__Your task__: Make an exact copy of the listing underneath, skipping each picture.

──────── Material provided ────────

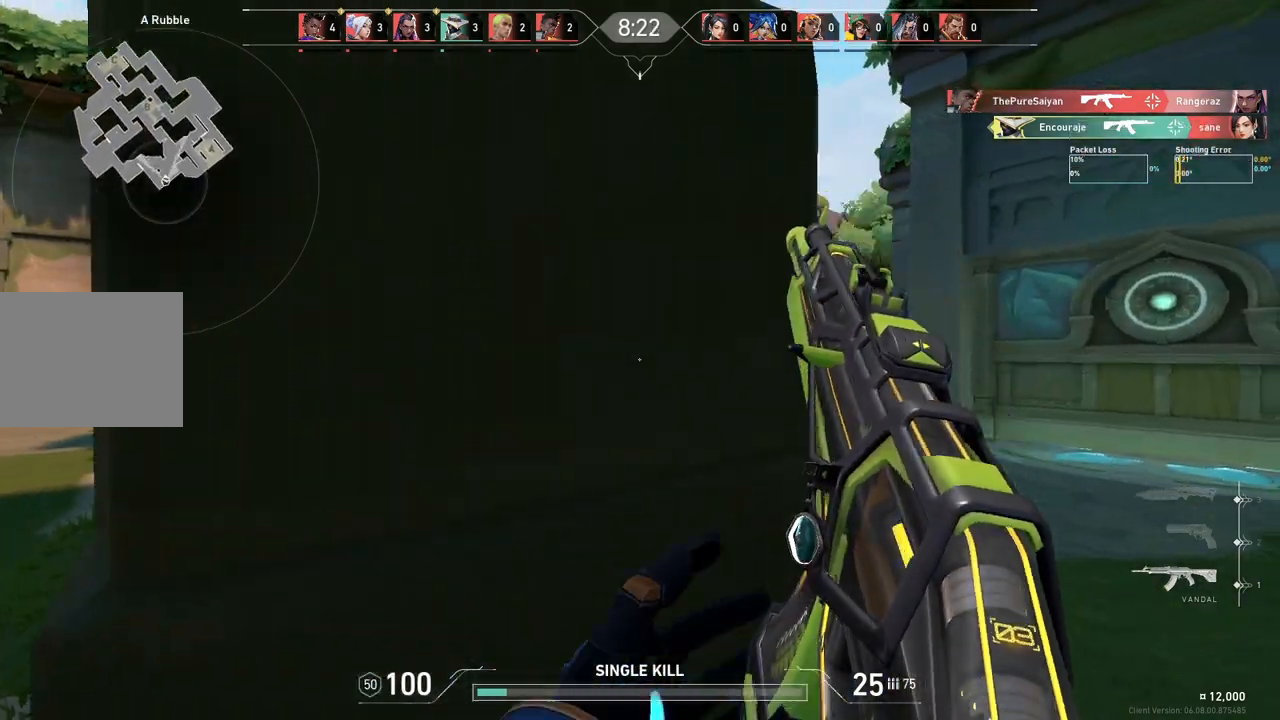
{"keys": ["d", "w"], "events": [[217, "w", "up"], [483, "w", "down"]]}
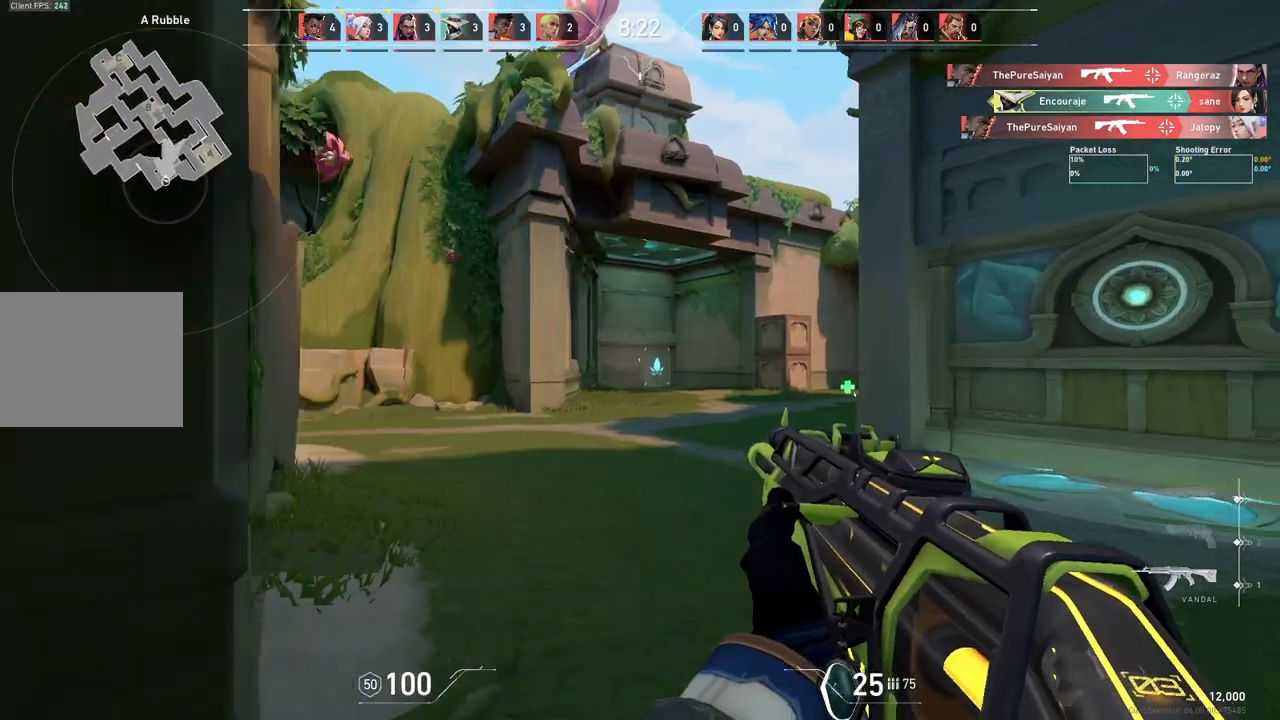
{"keys": ["d"], "events": [[300, "w", "up"]]}
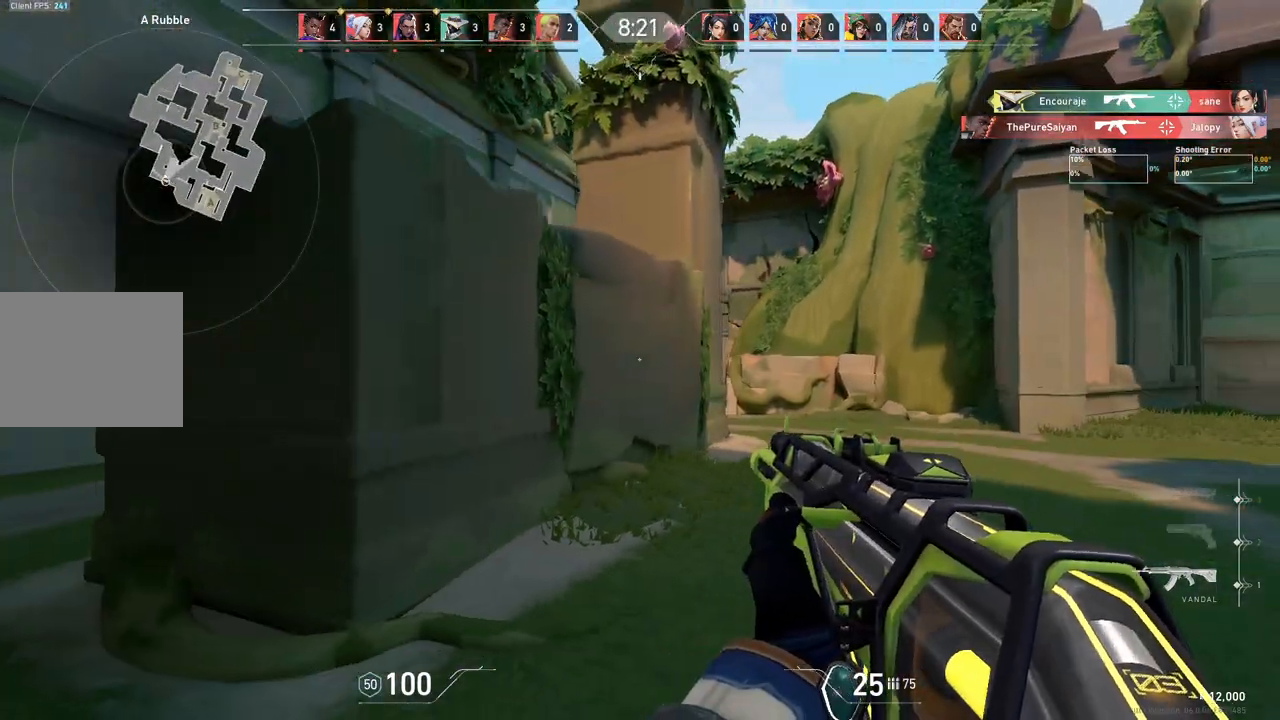
{"keys": ["d"], "events": []}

────────

__Exercise response__:
{"keys": ["d", "w"], "events": [[217, "w", "up"], [483, "w", "down"]]}
{"keys": ["d"], "events": [[300, "w", "up"]]}
{"keys": ["d"], "events": []}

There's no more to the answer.